Keywords: Self-reported smoking, Urine cotinine, Accuracy, Adolescent, Discrepancy, Validation
1. Introduction
Worldwide, the prevalence of smoking among adolescents ranges from 13% in the United States, 21% in England and 45% in Greenland [1]. In Malaysia, the most recent National Health and Morbidity Survey III (NHMS III) in 2006 reported an 8.7% prevalence of smoking among adolescents; [2] this finding is inconsistent with that of local studies conducted between 2000 and 2011, which showed that the prevalence of adolescent smokers was from 14%, [3,4] 29%, [5] 32.8%, [6] 35%, [7] to 37% [8].
The above studies used only self-reporting to determine the prevalence of smoking. The authors have pointed out a limitation that the self-reporting was not verified using biomarkers, which could have resulted in underestimation of the actual prevalence of smoking [4,5]. Self-reporting may have underestimated the actual prevalence of cigarette smoking by up to 4% in some populations [9,10].
There is often skepticism regarding the validity of self-reported smoking, as it is widely believed that smokers are inclined to underestimate the amount smoked [11,12] or to deny smoking entirely [13,14]. The validity of self-reported smoking among adolescents has also been questioned, as socially unacceptable behavior would likely be unreported [15]. If a respondent experiences pressure because of social and medical disapproval, then self-reporting can be unreliable [16].
Biochemical verification is therefore recommended to ensure that self-reporting is accurate, as significant misclassification or deception has been reported [17]. The commonly used biomarkers or tools for determining active smoking status are expired carbon monoxide, thiocyanate, nicotine, and cotinine [18]. The availability, cost, and ease of administration of these measures and biomarkers differ widely. It is easier to determine carbon monoxide and thiocyanate levels, but time of day, diet, exposure to pollution, and physical activity may influence their levels [19,20]. Nicotine measurement has the advantage of being specific to tobacco but requires expensive laboratory instruments [18]. It is also unsuitable, as its half-life in the blood is relatively short, that is, 2 h [21]. The sensitivity and specificity of cotinine are higher than those of other biochemical tests. Therefore, it is considered the best indicator of tobacco smoke exposure [18,22].
The half-life of cotinine is 20 h, enabling detection for up to 1 week from the last smoking episode [23]. The advantage of cotinine is that it is nicotine-specific, has a long half-life (15–40 h), and is directly proportional to the quantity of nicotine absorbed [24]. Cotinine is possibly the best marker when accuracy is paramount; [25] it is a more specific and sensitive measure of tobacco and can be measured in urine, saliva, and plasma [26].
An evaluation of the accuracy of urinary cotinine strips suggested that they appear to determine smoking status reasonably accurately [27]. Another study that used a urinary cotinine test strip showed that the test is a rapid and simple method for detecting urine cotinine [28].

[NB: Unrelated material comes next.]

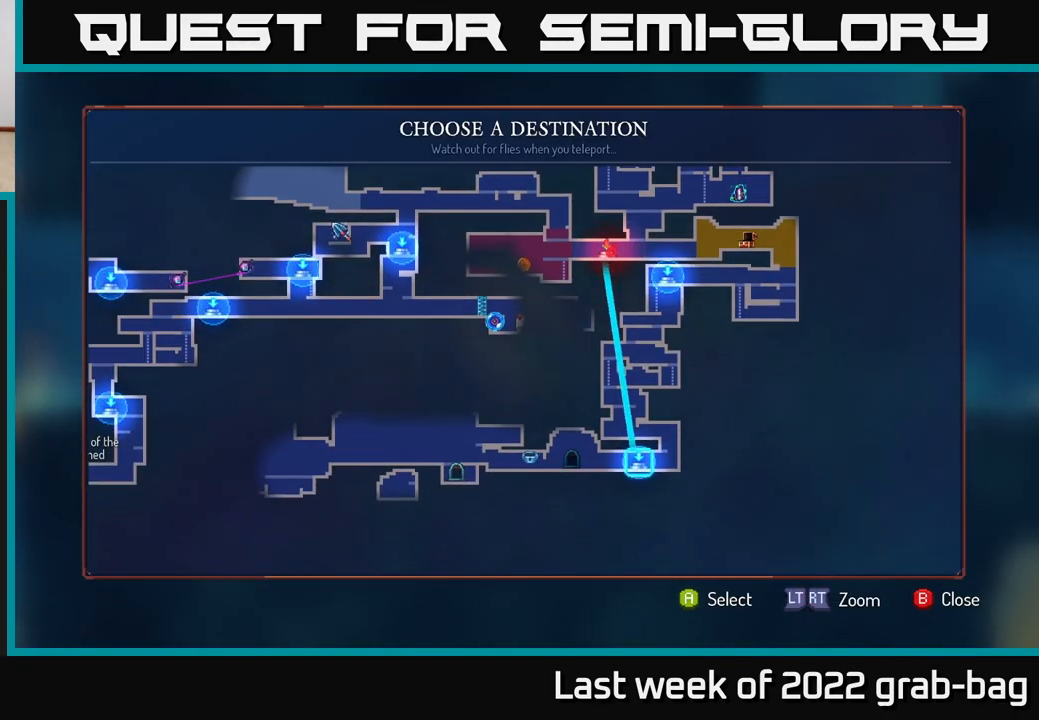
{"buttons": [], "left_stick": "left", "right_stick": "center", "events": [[17, "left_stick", "center"], [350, "left_stick", "left"]]}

To the best of our knowledge, no study in the local setting has compared smoking status based on self-reporting and urine cotinine testing, whether in adolescents or in other age groups or populations. We hope that this study will shed light on the issue and determine whether the current approach of self-reported smoking is sufficient and accurate enough to be used in schools to differentiate adolescent smokers and nonsmokers.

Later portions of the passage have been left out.